Input for this task:
####
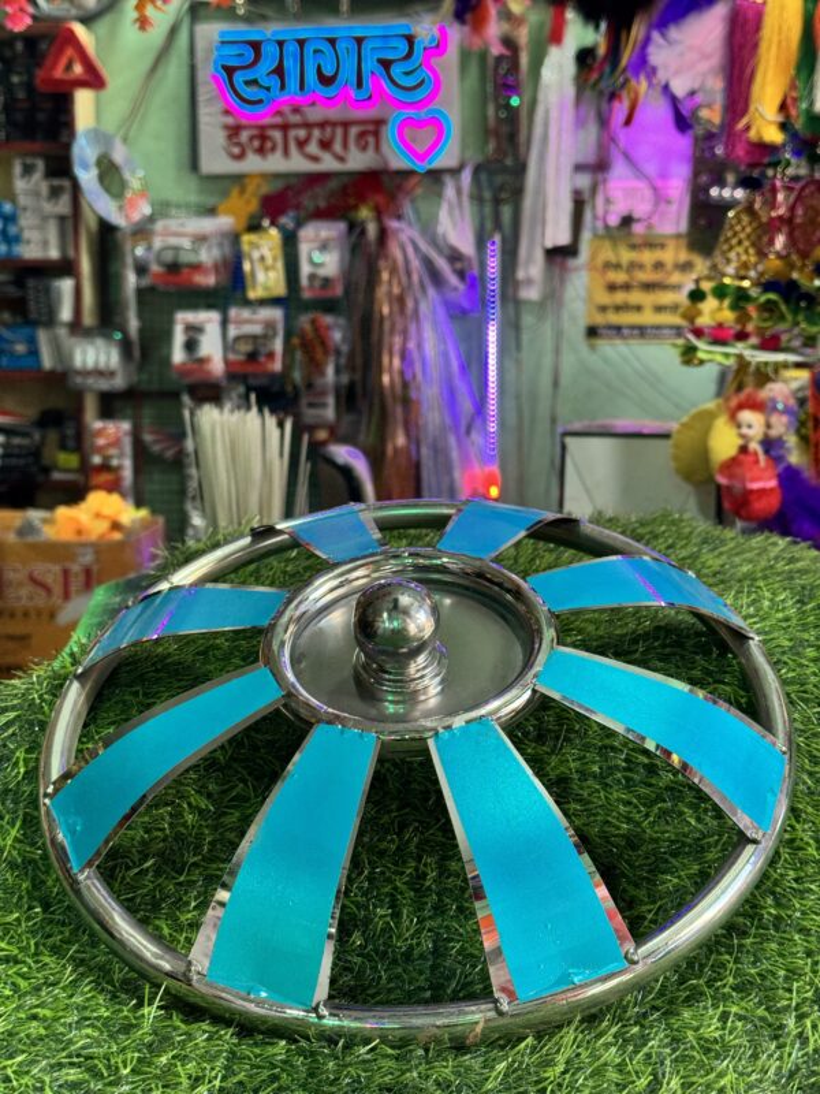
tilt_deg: -7.0
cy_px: 547
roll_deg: -0.6
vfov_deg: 39.7
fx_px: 1516
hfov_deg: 30.3
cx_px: 410
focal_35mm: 48
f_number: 1.78
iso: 50
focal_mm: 6.76
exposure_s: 1/50
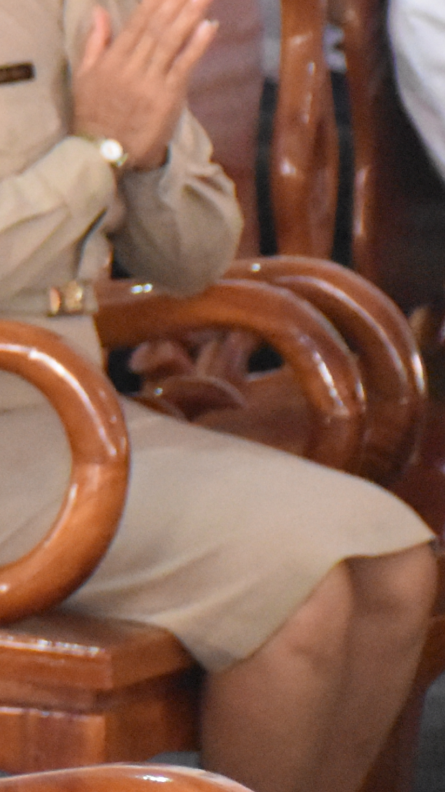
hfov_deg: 3.1
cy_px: 303
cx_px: -1073
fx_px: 8098
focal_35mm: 386
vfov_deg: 5.6
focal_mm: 60
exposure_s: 1/125
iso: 6400
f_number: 5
####
What you should do: Each line from the one containing "vfov_deg: 39.7" through the final line of the data must be reproduced exactly, both ends included, with no pictures in the copy.

Output of the task:
vfov_deg: 39.7
fx_px: 1516
hfov_deg: 30.3
cx_px: 410
focal_35mm: 48
f_number: 1.78
iso: 50
focal_mm: 6.76
exposure_s: 1/50
hfov_deg: 3.1
cy_px: 303
cx_px: -1073
fx_px: 8098
focal_35mm: 386
vfov_deg: 5.6
focal_mm: 60
exposure_s: 1/125
iso: 6400
f_number: 5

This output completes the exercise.